_REQUIRED WORK_
Write out each of the rows below, keeping every character unchanged.
== ENTRIES SHOWN
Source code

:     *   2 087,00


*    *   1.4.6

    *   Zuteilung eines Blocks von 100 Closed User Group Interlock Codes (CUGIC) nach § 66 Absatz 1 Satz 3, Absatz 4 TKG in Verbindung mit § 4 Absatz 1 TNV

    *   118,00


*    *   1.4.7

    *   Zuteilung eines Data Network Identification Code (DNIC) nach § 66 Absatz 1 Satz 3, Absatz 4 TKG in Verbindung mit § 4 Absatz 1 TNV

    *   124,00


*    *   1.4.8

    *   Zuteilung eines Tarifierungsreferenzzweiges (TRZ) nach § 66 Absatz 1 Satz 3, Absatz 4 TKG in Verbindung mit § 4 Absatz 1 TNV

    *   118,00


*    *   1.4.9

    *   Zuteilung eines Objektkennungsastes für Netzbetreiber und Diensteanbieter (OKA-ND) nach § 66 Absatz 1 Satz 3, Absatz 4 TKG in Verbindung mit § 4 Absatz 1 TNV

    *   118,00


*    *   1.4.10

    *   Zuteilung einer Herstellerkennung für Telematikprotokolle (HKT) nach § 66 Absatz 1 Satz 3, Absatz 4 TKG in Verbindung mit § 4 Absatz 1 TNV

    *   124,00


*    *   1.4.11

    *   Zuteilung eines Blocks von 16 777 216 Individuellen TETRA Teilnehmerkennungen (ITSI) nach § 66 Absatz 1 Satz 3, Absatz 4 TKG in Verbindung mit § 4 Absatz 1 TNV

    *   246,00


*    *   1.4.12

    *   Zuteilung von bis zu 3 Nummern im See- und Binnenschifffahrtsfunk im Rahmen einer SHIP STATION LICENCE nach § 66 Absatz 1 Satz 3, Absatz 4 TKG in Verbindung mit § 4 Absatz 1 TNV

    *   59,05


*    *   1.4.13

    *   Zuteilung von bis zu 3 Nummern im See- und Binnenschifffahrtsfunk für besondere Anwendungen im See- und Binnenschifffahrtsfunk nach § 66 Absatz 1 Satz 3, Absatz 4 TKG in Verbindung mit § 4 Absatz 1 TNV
====
_WRITTEN RESPONSE_
Source code

:     *   2 087,00


*    *   1.4.6

    *   Zuteilung eines Blocks von 100 Closed User Group Interlock Codes (CUGIC) nach § 66 Absatz 1 Satz 3, Absatz 4 TKG in Verbindung mit § 4 Absatz 1 TNV

    *   118,00


*    *   1.4.7

    *   Zuteilung eines Data Network Identification Code (DNIC) nach § 66 Absatz 1 Satz 3, Absatz 4 TKG in Verbindung mit § 4 Absatz 1 TNV

    *   124,00


*    *   1.4.8

    *   Zuteilung eines Tarifierungsreferenzzweiges (TRZ) nach § 66 Absatz 1 Satz 3, Absatz 4 TKG in Verbindung mit § 4 Absatz 1 TNV

    *   118,00


*    *   1.4.9

    *   Zuteilung eines Objektkennungsastes für Netzbetreiber und Diensteanbieter (OKA-ND) nach § 66 Absatz 1 Satz 3, Absatz 4 TKG in Verbindung mit § 4 Absatz 1 TNV

    *   118,00


*    *   1.4.10

    *   Zuteilung einer Herstellerkennung für Telematikprotokolle (HKT) nach § 66 Absatz 1 Satz 3, Absatz 4 TKG in Verbindung mit § 4 Absatz 1 TNV

    *   124,00


*    *   1.4.11

    *   Zuteilung eines Blocks von 16 777 216 Individuellen TETRA Teilnehmerkennungen (ITSI) nach § 66 Absatz 1 Satz 3, Absatz 4 TKG in Verbindung mit § 4 Absatz 1 TNV

    *   246,00


*    *   1.4.12

    *   Zuteilung von bis zu 3 Nummern im See- und Binnenschifffahrtsfunk im Rahmen einer SHIP STATION LICENCE nach § 66 Absatz 1 Satz 3, Absatz 4 TKG in Verbindung mit § 4 Absatz 1 TNV

    *   59,05


*    *   1.4.13

    *   Zuteilung von bis zu 3 Nummern im See- und Binnenschifffahrtsfunk für besondere Anwendungen im See- und Binnenschifffahrtsfunk nach § 66 Absatz 1 Satz 3, Absatz 4 TKG in Verbindung mit § 4 Absatz 1 TNV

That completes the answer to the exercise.